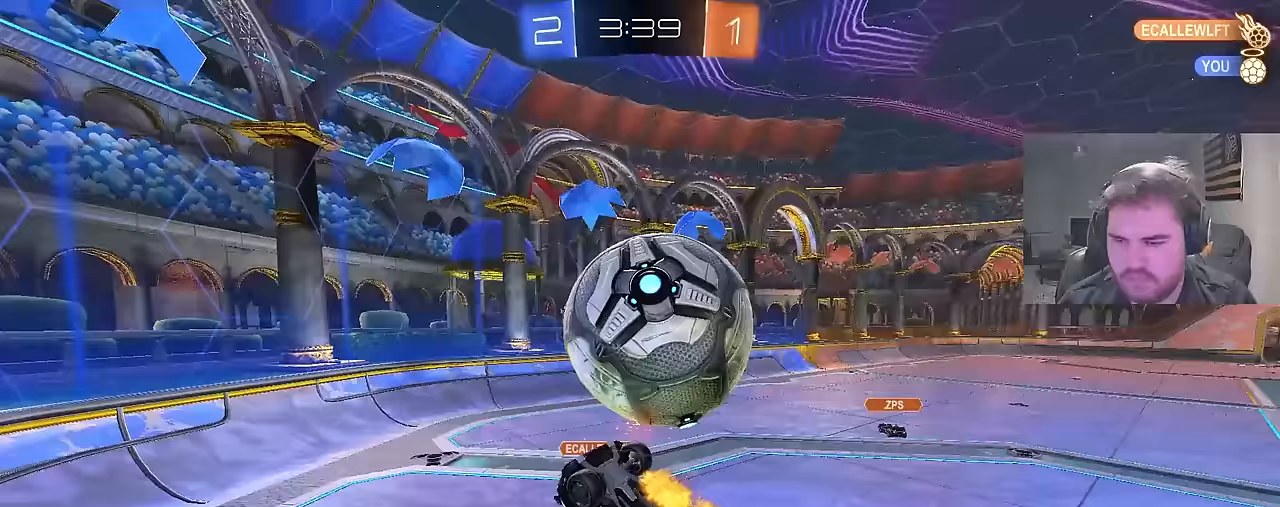
{"buttons": [], "left_stick": "up-right", "right_stick": "center", "events": [[33, "left_stick", "down-right"], [150, "CIRCLE", "up"], [217, "left_stick", "up"], [333, "left_stick", "up-right"]]}
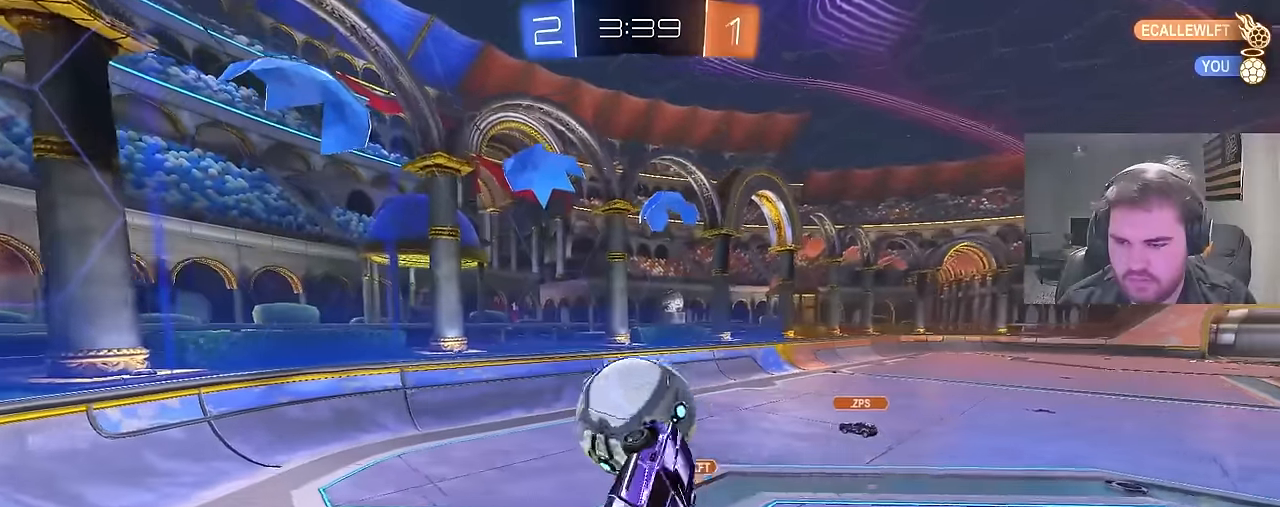
{"buttons": ["R2"], "left_stick": "down", "right_stick": "center", "events": [[17, "left_stick", "up-left"], [83, "L1", "down"], [217, "L1", "up"], [250, "left_stick", "down-left"], [400, "left_stick", "center"], [500, "R2", "down"], [500, "left_stick", "down"]]}
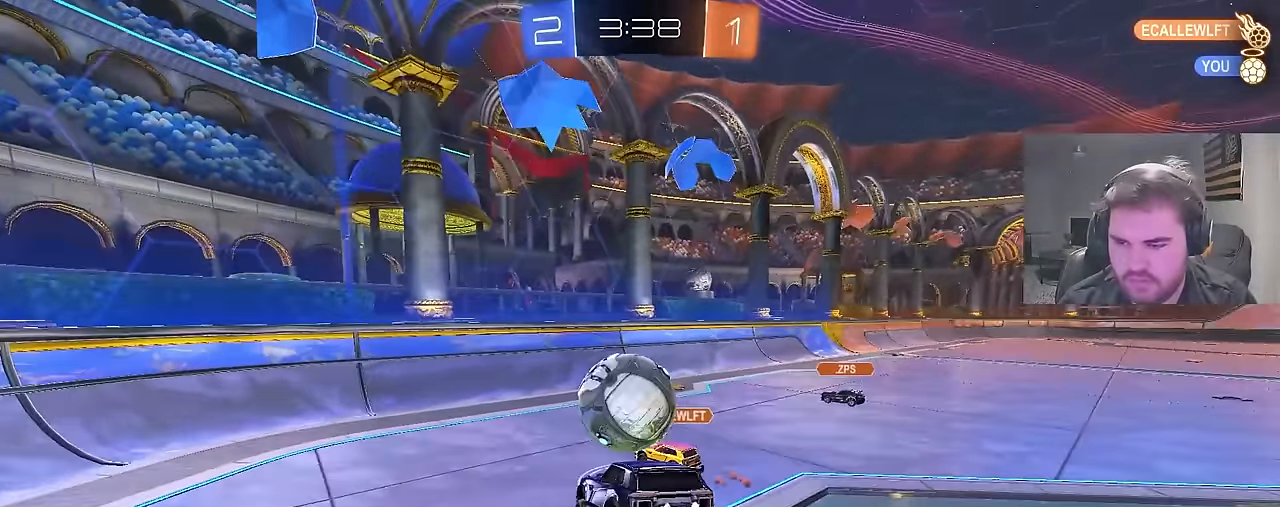
{"buttons": ["CROSS", "R2"], "left_stick": "center", "right_stick": "center", "events": [[150, "left_stick", "left"], [300, "left_stick", "down"], [333, "CROSS", "down"], [500, "left_stick", "center"]]}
.....
Work item »
Leave every image out, and retype the material exactly.

Answer section »
{"buttons": [], "left_stick": "up-right", "right_stick": "center", "events": [[33, "left_stick", "down-right"], [150, "CIRCLE", "up"], [217, "left_stick", "up"], [333, "left_stick", "up-right"]]}
{"buttons": ["R2"], "left_stick": "down", "right_stick": "center", "events": [[17, "left_stick", "up-left"], [83, "L1", "down"], [217, "L1", "up"], [250, "left_stick", "down-left"], [400, "left_stick", "center"], [500, "R2", "down"], [500, "left_stick", "down"]]}
{"buttons": ["CROSS", "R2"], "left_stick": "center", "right_stick": "center", "events": [[150, "left_stick", "left"], [300, "left_stick", "down"], [333, "CROSS", "down"], [500, "left_stick", "center"]]}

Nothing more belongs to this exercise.